[Dataset entries]
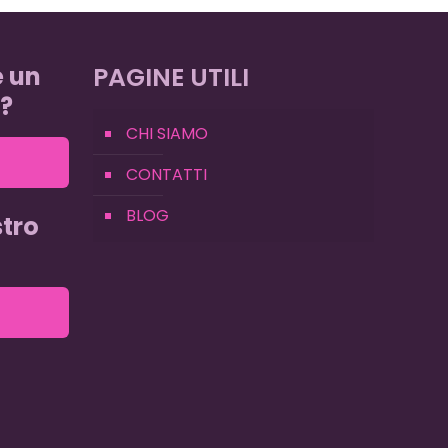
e un
PAGINE UTILI
?
CHI SIAMO
CONTATTI
BLOG
tro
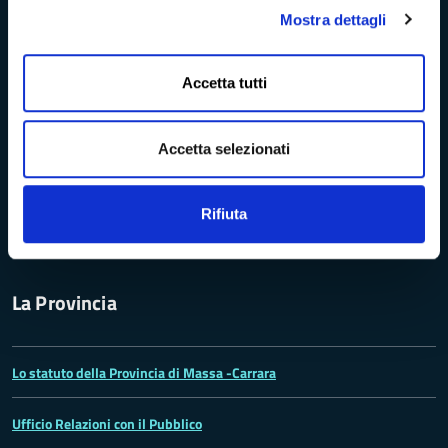
Mostra dettagli
Archivio della Provincia di Massa-Carrara
Accetta tutti
Rete Provinciale delle Biblioteche
Accetta selezionati
Istituto Valorizzazione Castelli
Turismo Massa-Cararara
Rifiuta
La Provincia
Lo statuto della Provincia di Massa -Carrara
Ufficio Relazioni con il Pubblico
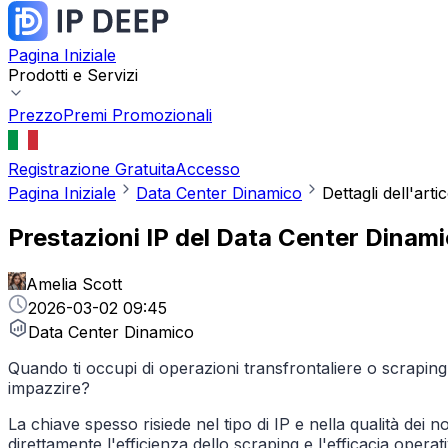
Pagina Iniziale
Prodotti e Servizi
Prezzo
Premi Promozionali
Registrazione Gratuita
Accesso
Pagina Iniziale
Data Center Dinamico
Dettagli dell'arti
Prestazioni IP del Data Center Dinamico
Amelia Scott
2026-03-02 09:45
Data Center Dinamico
Quando ti occupi di operazioni transfrontaliere o scraping di
impazzire?
La chiave spesso risiede nel tipo di IP e nella qualità dei 
direttamente l'efficienza dello scraping e l'efficacia operati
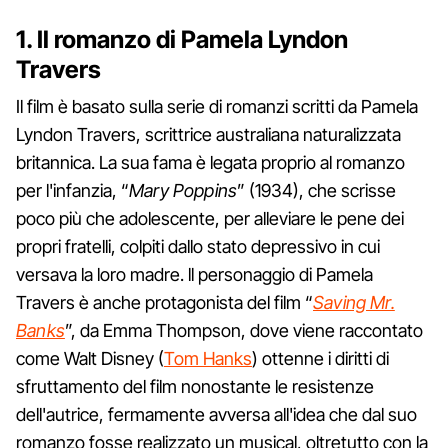
1. Il romanzo di Pamela Lyndon
Travers
Il film è basato sulla serie di romanzi scritti da Pamela
Lyndon Travers, scrittrice australiana naturalizzata
britannica. La sua fama è legata proprio al romanzo
per l'infanzia, “
Mary Poppins
” (1934), che scrisse
poco più che adolescente, per alleviare le pene dei
propri fratelli, colpiti dallo stato depressivo in cui
versava la loro madre. ll personaggio di Pamela
Travers è anche protagonista del film “
Saving Mr.
Banks
”, da Emma Thompson, dove viene raccontato
come Walt Disney (
Tom Hanks
) ottenne i diritti di
sfruttamento del film nonostante le resistenze
dell'autrice, fermamente avversa all'idea che dal suo
romanzo fosse realizzato un musical, oltretutto con la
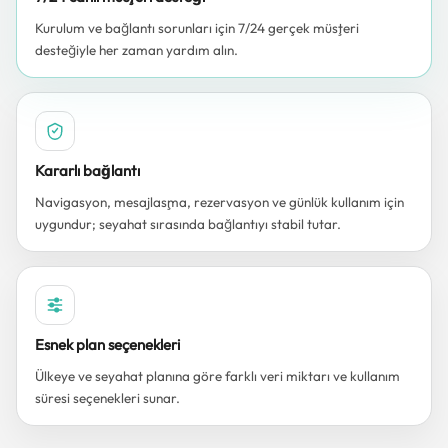
Kurulum ve bağlantı sorunları için 7/24 gerçek müşteri
desteğiyle her zaman yardım alın.
Kararlı bağlantı
Navigasyon, mesajlaşma, rezervasyon ve günlük kullanım için
uygundur; seyahat sırasında bağlantıyı stabil tutar.
Esnek plan seçenekleri
Ülkeye ve seyahat planına göre farklı veri miktarı ve kullanım
süresi seçenekleri sunar.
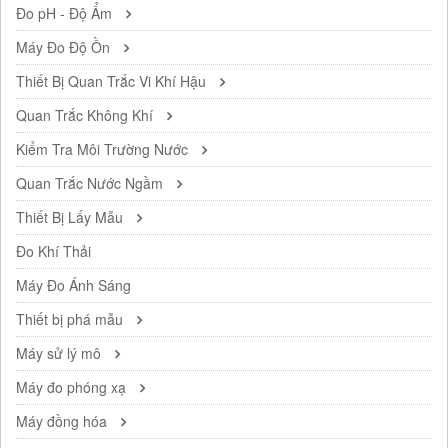
Đo pH - Độ Ẩm
Máy Đo Độ Ồn
Thiết Bị Quan Trắc Vi Khí Hậu
Quan Trắc Không Khí
Kiểm Tra Môi Trường Nước
Quan Trắc Nước Ngầm
Thiết Bị Lấy Mẫu
Đo Khí Thải
Máy Đo Ánh Sáng
Thiết bị phá mẫu
Máy sử lý mô
Máy đo phóng xạ
Máy đồng hóa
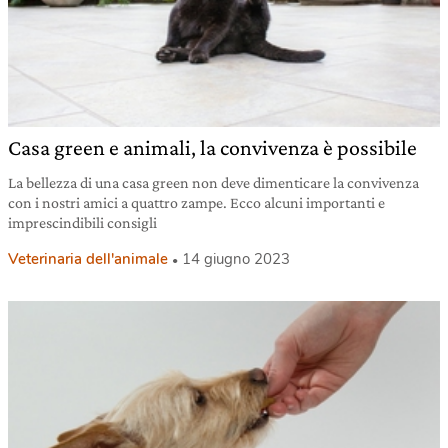
Casa green e animali, la convivenza è possibile
La bellezza di una casa green non deve dimenticare la convivenza
con i nostri amici a quattro zampe. Ecco alcuni importanti e
imprescindibili consigli
Veterinaria dell'animale
14 giugno 2023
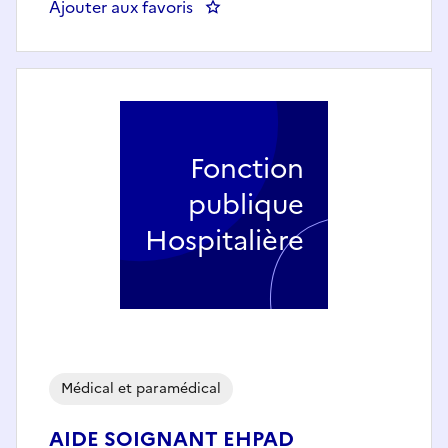
Ajouter aux favoris
: INFIRMIER SERVICE MEDICAL 
Fonction
publique
Hospitalière
Médical et paramédical
AIDE SOIGNANT EHPAD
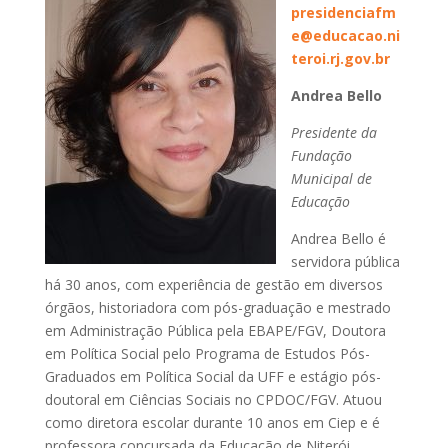
presidenciafm
e@educacao.ni
teroi.rj.gov.br
Andrea Bello
Presidente da
Fundação
Municipal de
Educação
Andrea Bello é
servidora pública
há 30 anos, com experiência de gestão em diversos
órgãos, historiadora com pós-graduação e mestrado
em Administração Pública pela EBAPE/FGV, Doutora
em Política Social pelo Programa de Estudos Pós-
Graduados em Política Social da UFF e estágio pós-
doutoral em Ciências Sociais no CPDOC/FGV. Atuou
como diretora escolar durante 10 anos em Ciep e é
professora concursada da Educação de Niterói.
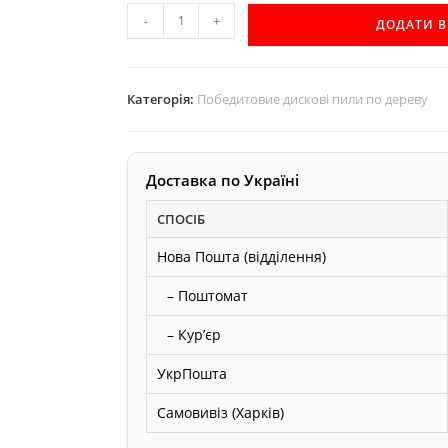
D185
-
+
ДОДАТИ 
d20
z28
дискова
Категорія:
Победитовие дискові пили по дереву
пила
с
победитовою
Доставка по Україні
напайкою
по
СПОСІБ
дереву
Нова Пошта (відділення)
кількість
– Поштомат
– Курʼєр
УкрПошта
Самовивіз (Харків)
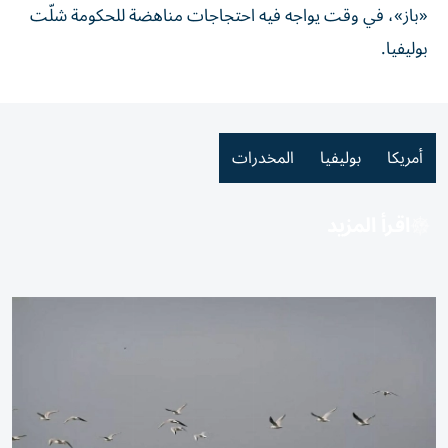
«باز»، في وقت يواجه فيه احتجاجات مناهضة للحكومة شلّت
بوليفيا.
أمريكا
بوليفيا
المخدرات
اقرأ المزيد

* **Work instruction**: Reproduce every line of text in the rows above verbatim, leaving out the picture markers.

* **Answer area**:
e un
PAGINE UTILI
?
CHI SIAMO
CONTATTI
BLOG
tro
Mostra dettagli
Archivio della Provincia di Massa-Carrara
Accetta tutti
Rete Provinciale delle Biblioteche
Accetta selezionati
Istituto Valorizzazione Castelli
Turismo Massa-Cararara
Rifiuta
La Provincia
Lo statuto della Provincia di Massa -Carrara
Ufficio Relazioni con il Pubblico
Pagina Iniziale
Prodotti e Servizi
Prezzo
Premi Promozionali
Registrazione Gratuita
Accesso
Pagina Iniziale
Data Center Dinamico
Dettagli dell'arti
Prestazioni IP del Data Center Dinamico
Amelia Scott
2026-03-02 09:45
Data Center Dinamico
Quando ti occupi di operazioni transfrontaliere o scraping di
impazzire?
La chiave spesso risiede nel tipo di IP e nella qualità dei 
direttamente l'efficienza dello scraping e l'efficacia operati
1. Il romanzo di Pamela Lyndon
Travers
Il film è basato sulla serie di romanzi scritti da Pamela
Lyndon Travers, scrittrice australiana naturalizzata
britannica. La sua fama è legata proprio al romanzo
per l'infanzia, “
Mary Poppins
” (1934), che scrisse
poco più che adolescente, per alleviare le pene dei
propri fratelli, colpiti dallo stato depressivo in cui
versava la loro madre. ll personaggio di Pamela
Travers è anche protagonista del film “
Saving Mr.
Banks
”, da Emma Thompson, dove viene raccontato
come Walt Disney (
Tom Hanks
) ottenne i diritti di
sfruttamento del film nonostante le resistenze
dell'autrice, fermamente avversa all'idea che dal suo
romanzo fosse realizzato un musical, oltretutto con la
Kurulum ve bağlantı sorunları için 7/24 gerçek müşteri
desteğiyle her zaman yardım alın.
Kararlı bağlantı
Navigasyon, mesajlaşma, rezervasyon ve günlük kullanım için
uygundur; seyahat sırasında bağlantıyı stabil tutar.
Esnek plan seçenekleri
Ülkeye ve seyahat planına göre farklı veri miktarı ve kullanım
süresi seçenekleri sunar.
Đo pH - Độ Ẩm
Máy Đo Độ Ồn
Thiết Bị Quan Trắc Vi Khí Hậu
Quan Trắc Không Khí
Kiểm Tra Môi Trường Nước
Quan Trắc Nước Ngầm
Thiết Bị Lấy Mẫu
Đo Khí Thải
Máy Đo Ánh Sáng
Thiết bị phá mẫu
Máy sử lý mô
Máy đo phóng xạ
Máy đồng hóa
Casa green e animali, la convivenza è possibile
La bellezza di una casa green non deve dimenticare la convivenza
con i nostri amici a quattro zampe. Ecco alcuni importanti e
imprescindibili consigli
Veterinaria dell'animale
14 giugno 2023
Ajouter aux favoris
: INFIRMIER SERVICE MEDICAL 
Fonction
publique
Hospitalière
Médical et paramédical
AIDE SOIGNANT EHPAD
presidenciafm
e@educacao.ni
teroi.rj.gov.br
Andrea Bello
Presidente da
Fundação
Municipal de
Educação
Andrea Bello é
servidora pública
há 30 anos, com experiência de gestão em diversos
órgãos, historiadora com pós-graduação e mestrado
em Administração Pública pela EBAPE/FGV, Doutora
em Política Social pelo Programa de Estudos Pós-
Graduados em Política Social da UFF e estágio pós-
doutoral em Ciências Sociais no CPDOC/FGV. Atuou
como diretora escolar durante 10 anos em Ciep e é
professora concursada da Educação de Niterói.
D185
-
+
ДОДАТИ 
d20
z28
дискова
Категорія:
Победитовие дискові пили по дереву
пила
с
победитовою
Доставка по Україні
напайкою
по
СПОСІБ
дереву
Нова Пошта (відділення)
кількість
– Поштомат
– Курʼєр
УкрПошта
Самовивіз (Харків)
«باز»، في وقت يواجه فيه احتجاجات مناهضة للحكومة شلّت
بوليفيا.
أمريكا
بوليفيا
المخدرات
اقرأ المزيد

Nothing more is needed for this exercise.